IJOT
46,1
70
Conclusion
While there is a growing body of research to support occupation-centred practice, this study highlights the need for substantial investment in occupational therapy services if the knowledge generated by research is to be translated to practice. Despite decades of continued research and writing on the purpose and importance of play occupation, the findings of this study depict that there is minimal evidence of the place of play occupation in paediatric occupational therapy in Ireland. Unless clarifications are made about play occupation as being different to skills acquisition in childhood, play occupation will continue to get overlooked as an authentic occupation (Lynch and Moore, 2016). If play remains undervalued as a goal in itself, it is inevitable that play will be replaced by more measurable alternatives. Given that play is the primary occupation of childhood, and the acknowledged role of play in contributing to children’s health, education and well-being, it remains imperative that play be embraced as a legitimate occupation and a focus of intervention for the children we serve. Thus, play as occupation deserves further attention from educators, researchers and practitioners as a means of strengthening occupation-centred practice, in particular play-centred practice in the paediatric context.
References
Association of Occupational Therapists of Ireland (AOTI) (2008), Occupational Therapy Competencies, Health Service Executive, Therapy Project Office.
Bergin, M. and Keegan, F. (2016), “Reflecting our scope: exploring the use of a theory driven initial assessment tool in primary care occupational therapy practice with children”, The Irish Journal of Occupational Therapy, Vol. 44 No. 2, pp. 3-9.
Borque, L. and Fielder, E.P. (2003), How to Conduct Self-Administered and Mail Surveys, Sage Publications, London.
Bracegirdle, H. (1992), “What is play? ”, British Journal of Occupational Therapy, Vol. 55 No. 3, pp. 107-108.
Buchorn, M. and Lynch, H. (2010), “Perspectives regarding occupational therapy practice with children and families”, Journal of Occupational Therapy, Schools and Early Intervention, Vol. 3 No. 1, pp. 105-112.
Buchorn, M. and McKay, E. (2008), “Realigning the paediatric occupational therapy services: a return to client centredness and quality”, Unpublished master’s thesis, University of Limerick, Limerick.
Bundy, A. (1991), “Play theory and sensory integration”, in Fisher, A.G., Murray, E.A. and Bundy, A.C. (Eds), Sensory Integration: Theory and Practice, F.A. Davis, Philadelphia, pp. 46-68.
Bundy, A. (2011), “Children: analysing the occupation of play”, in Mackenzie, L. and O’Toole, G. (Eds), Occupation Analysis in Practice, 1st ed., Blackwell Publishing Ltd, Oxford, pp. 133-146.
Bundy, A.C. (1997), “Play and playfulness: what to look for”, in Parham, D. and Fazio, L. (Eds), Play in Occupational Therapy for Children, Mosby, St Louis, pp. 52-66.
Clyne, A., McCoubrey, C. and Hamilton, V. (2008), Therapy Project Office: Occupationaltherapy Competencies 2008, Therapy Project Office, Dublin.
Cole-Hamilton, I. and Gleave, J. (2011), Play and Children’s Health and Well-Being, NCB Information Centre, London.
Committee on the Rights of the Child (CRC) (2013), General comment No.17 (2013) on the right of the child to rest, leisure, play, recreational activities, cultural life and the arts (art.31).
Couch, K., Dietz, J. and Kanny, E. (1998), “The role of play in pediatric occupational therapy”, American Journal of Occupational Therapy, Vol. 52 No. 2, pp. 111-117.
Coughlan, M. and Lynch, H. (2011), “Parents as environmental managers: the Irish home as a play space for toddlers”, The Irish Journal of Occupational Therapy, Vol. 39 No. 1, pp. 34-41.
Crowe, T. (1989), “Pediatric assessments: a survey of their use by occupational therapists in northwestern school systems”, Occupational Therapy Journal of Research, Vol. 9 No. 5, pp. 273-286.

○ ○ ○ ○

What is required - Go through the data above from its first line and copy each line exactly, stopping once the line with "Buchorn, M. and Lynch, H." has been copied.

Response -
IJOT
46,1
70
Conclusion
While there is a growing body of research to support occupation-centred practice, this study highlights the need for substantial investment in occupational therapy services if the knowledge generated by research is to be translated to practice. Despite decades of continued research and writing on the purpose and importance of play occupation, the findings of this study depict that there is minimal evidence of the place of play occupation in paediatric occupational therapy in Ireland. Unless clarifications are made about play occupation as being different to skills acquisition in childhood, play occupation will continue to get overlooked as an authentic occupation (Lynch and Moore, 2016). If play remains undervalued as a goal in itself, it is inevitable that play will be replaced by more measurable alternatives. Given that play is the primary occupation of childhood, and the acknowledged role of play in contributing to children’s health, education and well-being, it remains imperative that play be embraced as a legitimate occupation and a focus of intervention for the children we serve. Thus, play as occupation deserves further attention from educators, researchers and practitioners as a means of strengthening occupation-centred practice, in particular play-centred practice in the paediatric context.
References
Association of Occupational Therapists of Ireland (AOTI) (2008), Occupational Therapy Competencies, Health Service Executive, Therapy Project Office.
Bergin, M. and Keegan, F. (2016), “Reflecting our scope: exploring the use of a theory driven initial assessment tool in primary care occupational therapy practice with children”, The Irish Journal of Occupational Therapy, Vol. 44 No. 2, pp. 3-9.
Borque, L. and Fielder, E.P. (2003), How to Conduct Self-Administered and Mail Surveys, Sage Publications, London.
Bracegirdle, H. (1992), “What is play? ”, British Journal of Occupational Therapy, Vol. 55 No. 3, pp. 107-108.
Buchorn, M. and Lynch, H. (2010), “Perspectives regarding occupational therapy practice with children and families”, Journal of Occupational Therapy, Schools and Early Intervention, Vol. 3 No. 1, pp. 105-112.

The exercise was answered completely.